Supplied text -
╭──
When New York Times best-selling inspirational author and columnist Marjorie Rose Holmes ’31, who was often called “the patron saint of housewives,” died on March 13, 2002, at the age of 91 she had penned 32 books with 20 million copies in print.

Her books included a fictional trilogy of the life of Mary and Joseph, with the first book, Two from Galilee, becoming one of the 10 bestselling novels of 1972. The New York Times once wrote that Holmes created “whole books of prayers that sell like sin.”

Over the years, Holmes contributed articles to many national publications including McCall’s, Reader’s Digest, and Ladies’ Home Journal. She also wrote columns for the Washington Evening Star and Woman’s Day and was a contributing editor for Guideposts. In 1963, Cornell bestowed the Alumni Achievement Award upon her, and in 1998 the college awarded her an honorary degree.
╰──
Dataset -
╭──
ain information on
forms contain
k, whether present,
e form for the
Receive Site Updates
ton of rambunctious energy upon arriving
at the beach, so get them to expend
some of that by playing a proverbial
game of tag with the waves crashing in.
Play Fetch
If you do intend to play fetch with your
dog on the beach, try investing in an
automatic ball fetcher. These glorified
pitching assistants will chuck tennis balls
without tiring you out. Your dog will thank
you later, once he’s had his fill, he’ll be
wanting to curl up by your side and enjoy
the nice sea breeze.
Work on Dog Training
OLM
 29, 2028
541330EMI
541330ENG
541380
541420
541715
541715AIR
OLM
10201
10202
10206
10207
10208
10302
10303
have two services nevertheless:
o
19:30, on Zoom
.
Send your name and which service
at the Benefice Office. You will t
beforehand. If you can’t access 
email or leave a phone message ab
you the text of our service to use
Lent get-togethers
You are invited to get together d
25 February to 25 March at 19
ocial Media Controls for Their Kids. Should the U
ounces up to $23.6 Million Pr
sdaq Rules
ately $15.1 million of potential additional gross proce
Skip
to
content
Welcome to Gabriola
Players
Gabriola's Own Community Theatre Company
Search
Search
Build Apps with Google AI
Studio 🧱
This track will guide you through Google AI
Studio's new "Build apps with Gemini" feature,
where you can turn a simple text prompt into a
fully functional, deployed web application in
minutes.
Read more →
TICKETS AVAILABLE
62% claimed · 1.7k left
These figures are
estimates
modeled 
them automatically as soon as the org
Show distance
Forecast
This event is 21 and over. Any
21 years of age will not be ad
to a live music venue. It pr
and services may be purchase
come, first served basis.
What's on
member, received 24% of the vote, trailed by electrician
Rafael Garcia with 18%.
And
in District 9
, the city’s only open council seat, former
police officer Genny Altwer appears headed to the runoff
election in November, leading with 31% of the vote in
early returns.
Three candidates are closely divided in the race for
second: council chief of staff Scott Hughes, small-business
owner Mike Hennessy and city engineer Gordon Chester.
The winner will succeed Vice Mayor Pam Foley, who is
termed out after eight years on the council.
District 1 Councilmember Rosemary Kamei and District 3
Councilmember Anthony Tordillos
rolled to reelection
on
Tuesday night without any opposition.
╰──
Task set -
1. According to the profile of Marjorie Rose Holmes, in what year did Cornell give her the Alumni Achievement Award?
2. Using only the profile of Marjorie Rose Holmes, explain what shows that her books sold widely.
3. Pick up the profile of Marjorie Rose Holmes after its last sentence and continue it.
The entries have no connection to the profile of Marjorie Rose Holmes.

Written responses -
1. 1963.

2. She wrote 32 books with 20 million copies in print, and Two from Galilee was one of the 10 bestselling novels of 1972. The New York Times also wrote that she created "whole books of prayers that sell like sin."

3.
Holmes was born in Storm Lake, Iowa, where she spent two years at Buena Vista College before enrolling at Cornell, primarily because of the literary magazine, “The Husk,” edited by Toppy Tull. With his assistance, she began to sell her poems, the first to pulp magazine Weird Tales for $7.

She went on to write short stories, essays, and poems and even worked in radio. After her first husband, Lynn Mighell, died of cancer in 1979, she wrote To Help You Through the Hurting about handling grief. George Schmieler, a reader who found comfort in that book after his wife’s death, contacted Holmes and the two were later married.

Holmes also taught writing and frequently lectured at the University of Maryland, Catholic University, and Georgetown University.